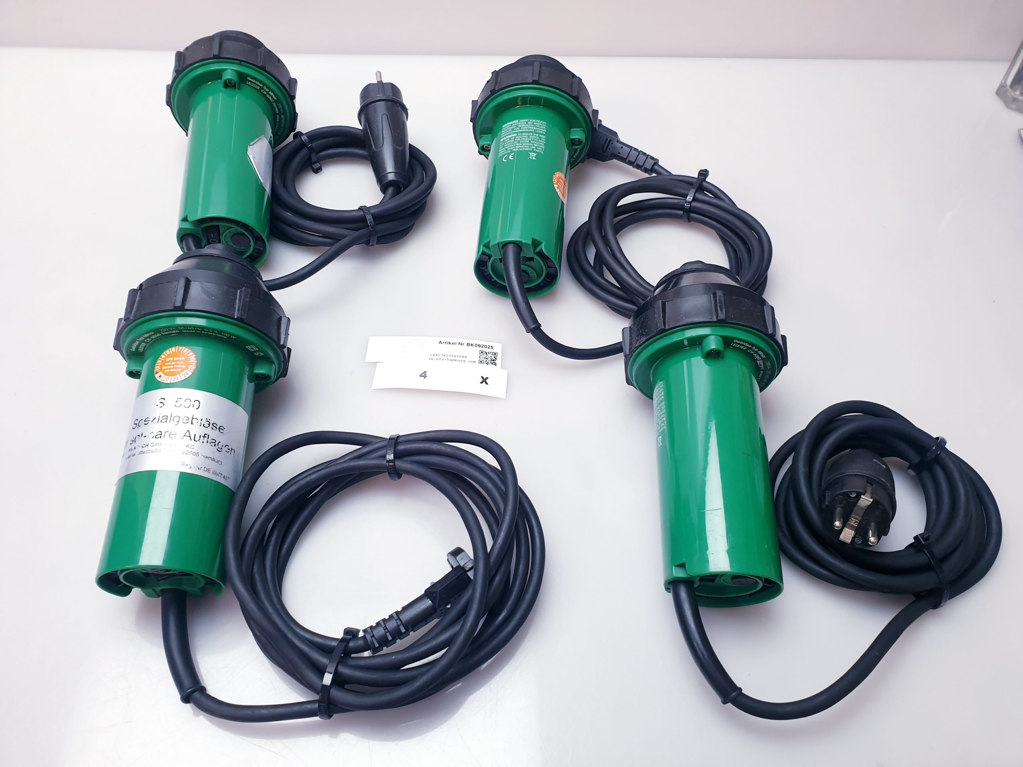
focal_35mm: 26
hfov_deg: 67.3
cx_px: 512
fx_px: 768
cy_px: 384
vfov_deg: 53.1
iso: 125
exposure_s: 1/50
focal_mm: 4.3
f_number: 2.4
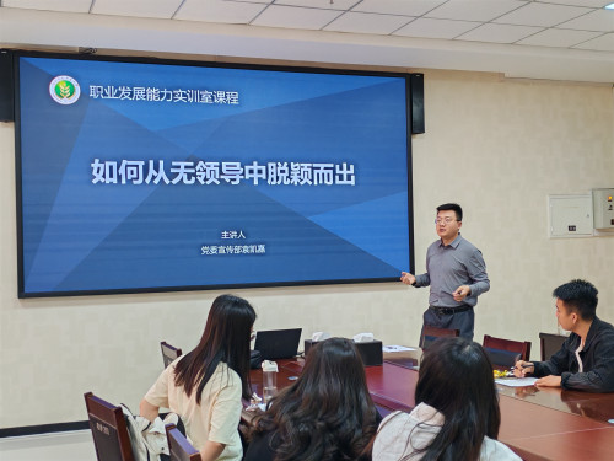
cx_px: 307
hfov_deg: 40.4
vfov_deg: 30.9
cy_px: 230
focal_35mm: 47
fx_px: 834
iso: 125
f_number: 1.95
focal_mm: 5.52
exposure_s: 1/100
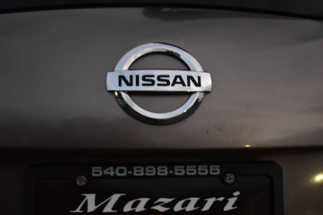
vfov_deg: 22.6
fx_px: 538
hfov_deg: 33.4
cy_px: 108
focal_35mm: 60
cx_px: 162
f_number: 4.8
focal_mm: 40
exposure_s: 1/15
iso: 1600
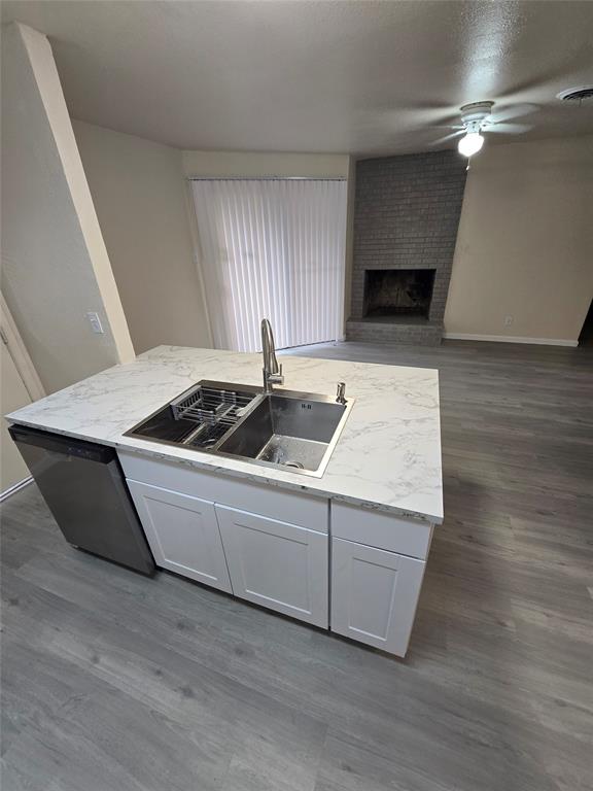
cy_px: 396
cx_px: 296
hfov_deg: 89.9
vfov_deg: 106.2
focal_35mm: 13
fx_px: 297
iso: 125
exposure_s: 1/60
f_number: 2.2
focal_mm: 2.2
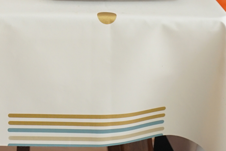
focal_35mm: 121
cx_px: 11
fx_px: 760
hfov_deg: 16.6
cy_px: -147
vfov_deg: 10.5
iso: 800
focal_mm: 28
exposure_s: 1/160
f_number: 4
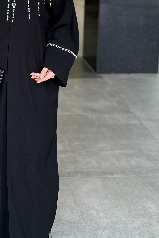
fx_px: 331
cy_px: 101
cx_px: 17
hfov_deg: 26.1
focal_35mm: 50
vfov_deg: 39.5
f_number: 1.78
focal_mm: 6.86
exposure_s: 1/210
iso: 64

====================

PROMPT: Where the line holding "f_number: 2.2" appears, start copying, and continue exactly through the last line of the listing, both ends included, skipping the pictures.

EXPECTED ANSWER:
f_number: 2.2
focal_mm: 2.2
focal_35mm: 121
cx_px: 11
fx_px: 760
hfov_deg: 16.6
cy_px: -147
vfov_deg: 10.5
iso: 800
focal_mm: 28
exposure_s: 1/160
f_number: 4
fx_px: 331
cy_px: 101
cx_px: 17
hfov_deg: 26.1
focal_35mm: 50
vfov_deg: 39.5
f_number: 1.78
focal_mm: 6.86
exposure_s: 1/210
iso: 64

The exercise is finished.